Grace Period– A period (usually 31 days) after the premium due date, during which an overdue premium may be paid without penalty. The policy remains in force throughout the period. Guaranteed Insurability-An option that permits the policy holder to buy additional stated amounts of life insurance at certain times in the future without having to provide new evidence of insurability.

Illustration – A document used in life insurance sales presentations showing year-by-year numbers indicating how a policy will work. Usually it assumes that amounts being paid today will continue in all future years.

Insured – The person on whose life an insurance policy is issued. Lapse – Discontinuation of insurance without cash values when required premiums are not paid. If cash value exists there be nonforfeiture provisions available.

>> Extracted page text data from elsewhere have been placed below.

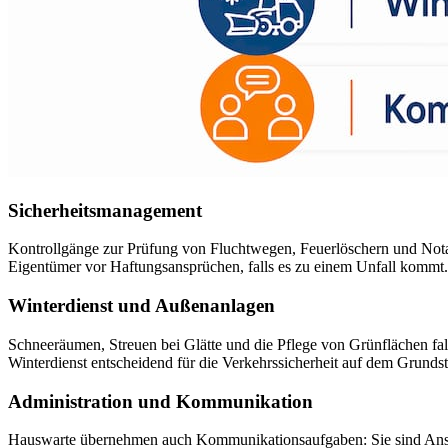
Sicherheitsmanagement
Kontrollgänge zur Prüfung von Fluchtwegen, Feuerlöschern und Notau
Eigentümer vor Haftungsansprüchen, falls es zu einem Unfall kommt.
Winterdienst und Außenanlagen
Schneeräumen, Streuen bei Glätte und die Pflege von Grünflächen fall
Winterdienst entscheidend für die Verkehrssicherheit auf dem Grunds
Administration und Kommunikation
Hauswarte übernehmen auch Kommunikationsaufgaben: Sie sind Anspre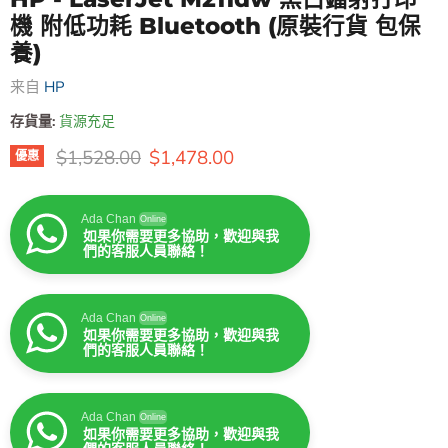
機 附低功耗 Bluetooth (原裝行貨 包保
養)
来自
HP
存貨量:
貨源充足
原價
售價
$1,528.00
$1,478.00
優惠
Ada Chan
Online
如果你需要更多協助，歡迎與我
們的客服人員聯絡！
Ada Chan
Online
如果你需要更多協助，歡迎與我
們的客服人員聯絡！
Ada Chan
Online
如果你需要更多協助，歡迎與我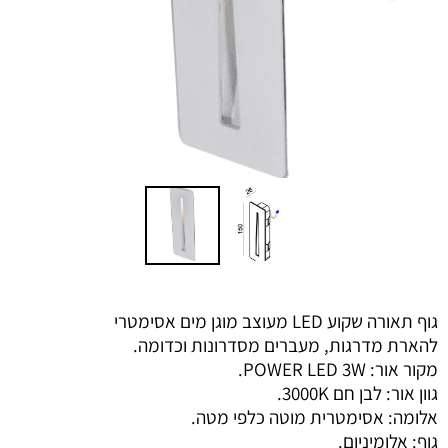
גוף תאורה שקוע LED מעוצב מוגן מים אסימטרי
להארת מדרגות, מעברים מסדרונות וכדומה.
מקור אור: POWER LED 3W.
גוון אור: לבן חם 3000K.
אלומה: אסימטרית מוטה כלפי מטה.
גוף: אלומיניום.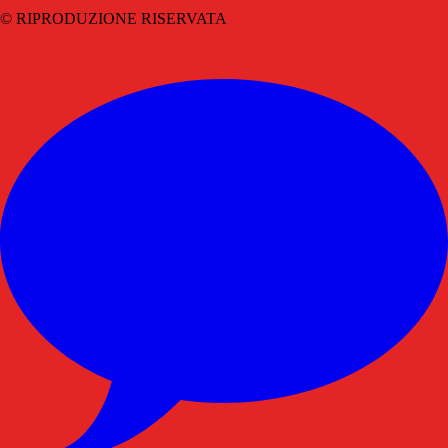
© RIPRODUZIONE RISERVATA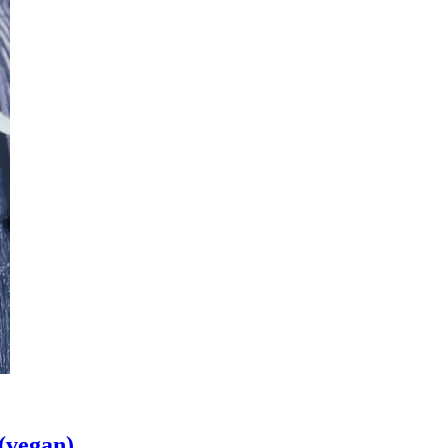
(vegan)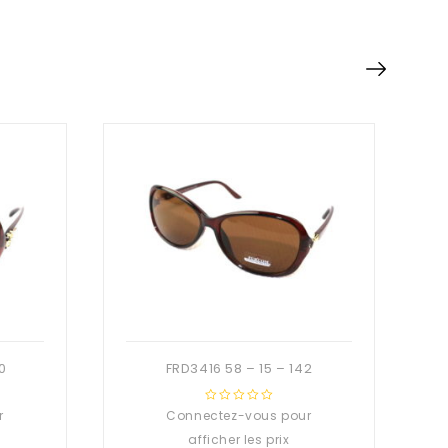
0
FRD3416 58 – 15 – 142
r
Connectez-vous pour
0
out
afficher les prix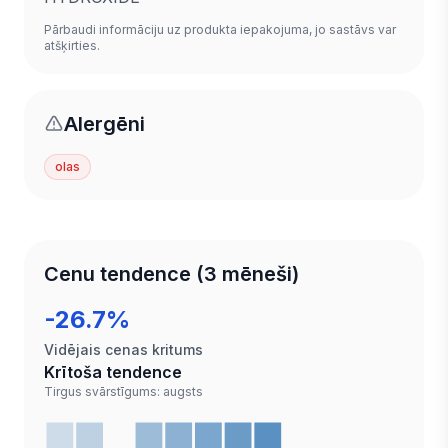
Pārbaudi informāciju uz produkta iepakojuma, jo sastāvs var
atšķirties.
Alergēni
olas
Cenu tendence (3 mēneši)
-26.7%
Vidējais cenas kritums
Krītoša tendence
Tirgus svārstīgums: augsts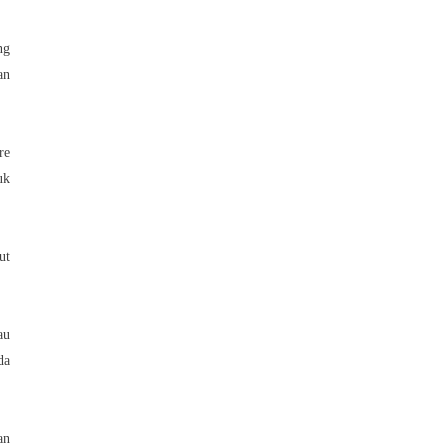
ng
an
re
uk
ut
au
da
an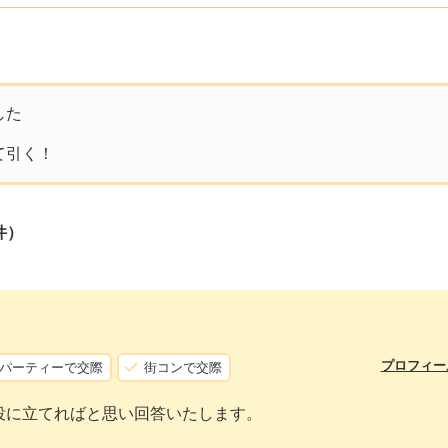
した
て引く！
件）
プロフィー
パーティーで交際
街コンで交際
役に立てればと思い回答いたします。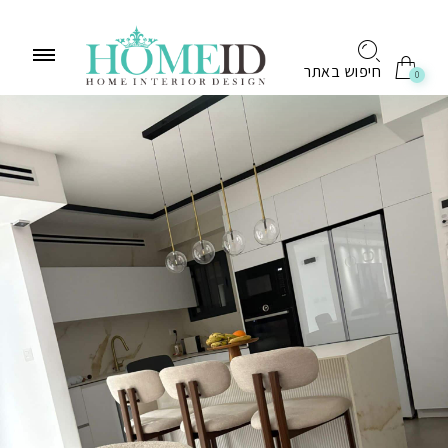
לתוכן
חיפוש באתר
0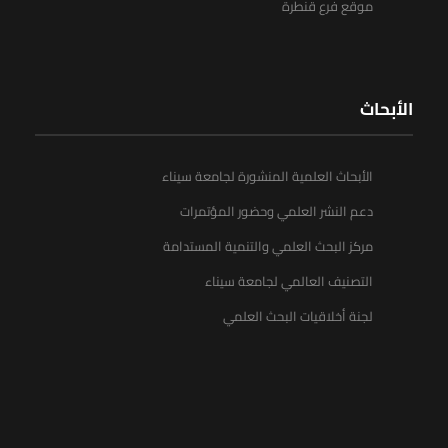
موقع فرع قنطرة
الأبحاث
الأبحاث العلمية المنشورة لجامعة سيناء
دعم النشر العلمي وحضور المؤتمرات
مركز البحث العلمي والتنمية المستدامة
التصنيف العالمي لجامعة سيناء
لجنة أخلاقيات البحث العلمي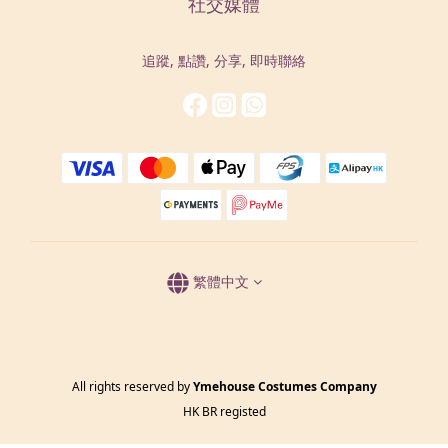
社交媒體
追蹤, 點讚, 分享, 即時聯絡
繁體中文
All rights reserved by
Ymehouse Costumes Company
HK BR registed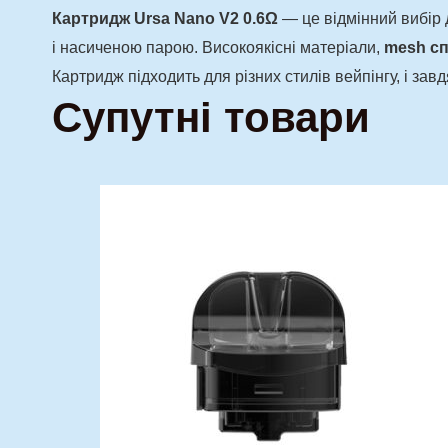
Картридж Ursa Nano V2 0.6Ω
— це відмінний вибір 
і насиченою парою. Високоякісні матеріали,
mesh сп
Картридж підходить для різних стилів вейпінгу, і за
Супутні товари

Loan Value – The amount which can be borrowed by the policy owner from the company using the value of the policy as collateral. Usually the interest rate payable on the loan varies based on an index defined in the policy

Mode of Premium Payment – The frequency of premium payments during the policy year. Premium payments can usually be made on annual, semiannual, quarterly or monthly modes. Mortality Table -A statistical table showing the death rate (probability of death) at each age.

Non-Forfeiture Options – Provision in the policy which allow policy owner to chooses how the cash value of the policy will be used if the policy is surrendered or lapses due to non-payment of premium.

Ownership – All rights, benefits, and privileges under a policy are controlled by the owner, who is usually the insured. Ownership may be transferred or assigned to someone else by written request of the current owner.

Paid-Up Insurance -Insurance on which it is guaranteed that no further premium need be paid.

Participating Insurance – Insurance on which the policy owner is entitled to share in the surplus earnings of the company through dividends which reflect the difference between the premium charged and the actual earnings and costs of providing coverage. Policy-The printed document issued to the policy owner by the company stating the terms of the insurance contract.

Policy Year – A one-year period starting on the day and month the policy was issued. The first policy year starts on the date of issue, and ends on the day before the policy’s first anniversary. Premium – The payment a policy owner is required to make for an insurance policy to remain in force.

Rated Policy – A policy issued with an additional premium to cover the extra risk involved if an insured has impaired health, a hazardous occupation or hobbies, or is a private pilot. Reinstatement – The restoring of a lapsed or surrendered policy to full force and effect. The company requires evidence of insurability, and payment of all amounts necessary, including interest, to put the policy into the condition it would have been in had the lapse or surrender not occurred. The company is not obligated to reinstate a policy.

Rider -A provision added to a policy that provides additional benefits. Settlement Option- The manner in which the insured or beneficiary may choose to have the policy proceeds paid.

Suicide Clause – A policy provision which reduces or eliminates the amount to be paid if the insured dies of suicide within the first two policy years.

Standard Risk – The classification of an applicant for a life insurance policy who fulfills the physical, occupational, and other requirements on which most of a company’s policies are issued. Someone whose characteristics are more favorable may be classified as a “Preferred Risk”. When the characteristics are less favorable, the applicant may be characterized as “Rated”, or refused coverage altogether.
Surrender-To voluntarily terminate or cancel a policy for its cash value or other nonforfeiture options.

Underwriting – The process of evaluating applicants for insurance and classifying them fairly so the appropriate premium rates may be charged. This may involve a physical examination of the applicant.

Waiver of Premium – A rider added to policy that will pay the premiums during the total disability of the insured.